WORK INSTRUCTIONS: Every line of the data that contains the string "middle" must be copied.

EXTRACTED ENTRIES:

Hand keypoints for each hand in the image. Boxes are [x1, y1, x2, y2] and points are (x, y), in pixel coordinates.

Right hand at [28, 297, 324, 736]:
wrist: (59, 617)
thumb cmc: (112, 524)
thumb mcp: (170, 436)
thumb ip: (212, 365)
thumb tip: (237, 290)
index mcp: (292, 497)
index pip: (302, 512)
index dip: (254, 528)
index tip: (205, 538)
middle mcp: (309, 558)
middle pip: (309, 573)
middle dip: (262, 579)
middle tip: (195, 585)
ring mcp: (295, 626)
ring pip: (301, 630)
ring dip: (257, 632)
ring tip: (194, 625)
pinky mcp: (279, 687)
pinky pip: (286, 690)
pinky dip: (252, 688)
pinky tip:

ANSWER AREA:
middle mcp: (309, 558)
middle pip: (309, 573)
middle dip: (262, 579)
middle tip: (195, 585)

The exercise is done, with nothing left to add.